The headline specification is undoubtedly the enabling of the 16th and final SM (Streaming Multiprocessor, or ‘stream processor cluster’ in neutral terminology) of the GF100 Fermi design.
However, the new GF110 design still uses the 32 stream processors per SM layout of the original GF100 rather than the 48 per SM of the GeForce GTX 460 GPU.
Even Nvidia sees the 32 layout as a less efficient design, but we suspect that it’s not possible to get four GPCs (Graphics Processing Clusters) with four SMs each onto a die small enough to actually make if each SM contained 48 stream processors rather than 32. In the end, brute force wins out.
Perhaps this layout will change with TSMC’s 28nm process, but that’s not due until halfway through 2011, with GPUs based on this process (from ATI and Nvidia) pencilled in for the autumn of that year.
As well as the extra resources, and the increased high-precision fp16 capabilities (which Nvidia claims is worth a 4-12 per cent performance increase), the GeForce GTX 580 1.5GB operates at higher frequencies than the GeForce GTX 480 1.5GB. While the GPU core of the latter runs at 700MHz (meaning that its 480 stream processors operate at 1.4GHz) the GPU core of the GeForce GTX 580 1.5GB runs at 772MHz, with its 512 stream processors clocked at 1.544GHz.
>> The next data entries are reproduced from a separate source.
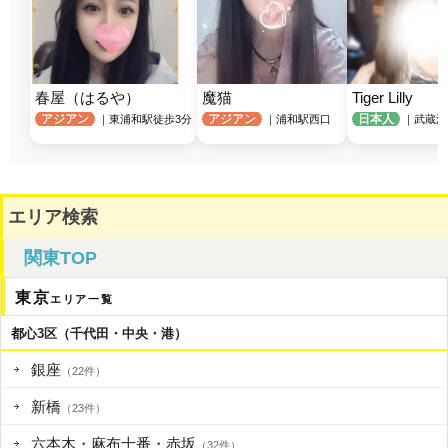
春屋（はるや）
魔猫
Tiger Lilly
アジアン
アジアン
日本人
｜東浦和駅徒歩3分
｜浦和駅西口
｜武蔵浦
エリア検索
関東TOP
東京
エリア一覧
都心3区（千代田・中央・港）
銀座
（22件）
新橋
（23件）
六本木・麻布十番・赤坂
（32件）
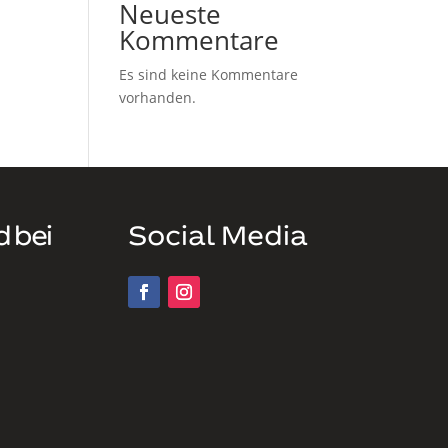
Neueste
Kommentare
Es sind keine Kommentare
vorhanden.
d bei
Social Media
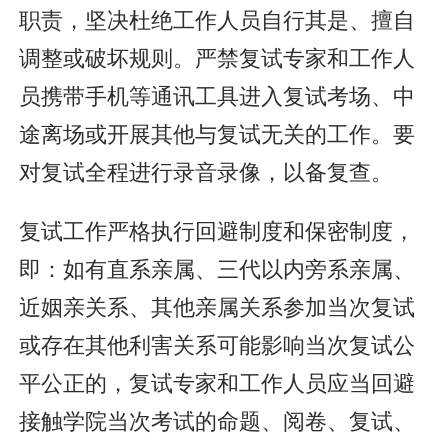
职责，坚决杜绝工作人员自行其是、擅自
调整或破坏规则。严禁复试专家和工作人
员携带手机等通讯工具进入复试考场、中
途离场或开展其他与复试无关的工作。要
对复试全程进行录音录像，以备复查。
复试工作严格执行回避制度和保密制度，
即：如有直系亲属、三代以内旁系亲属、
近姻亲关系、其他亲属关系参加当次复试
或存在其他利害关系可能影响当次复试公
平公正的，复试专家和工作人员应当回避
接触学院当次考试的命题、阅卷、复试、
The 1.5GB of GDDR5 memory also runs faster, with an effective frequency of 4.08GHz rather than 3.7GHz. While this gives the GTX 580 1.5GB more memory bandwidth, the rest of the GPU is the same, with the same 384-bit memory interface and 48 ROPs. The reason for the rise in texture units (from 60 to 64) is because each SM of the GF100 design contains four texture units - unlocking the 16th SM unlocked four more textures.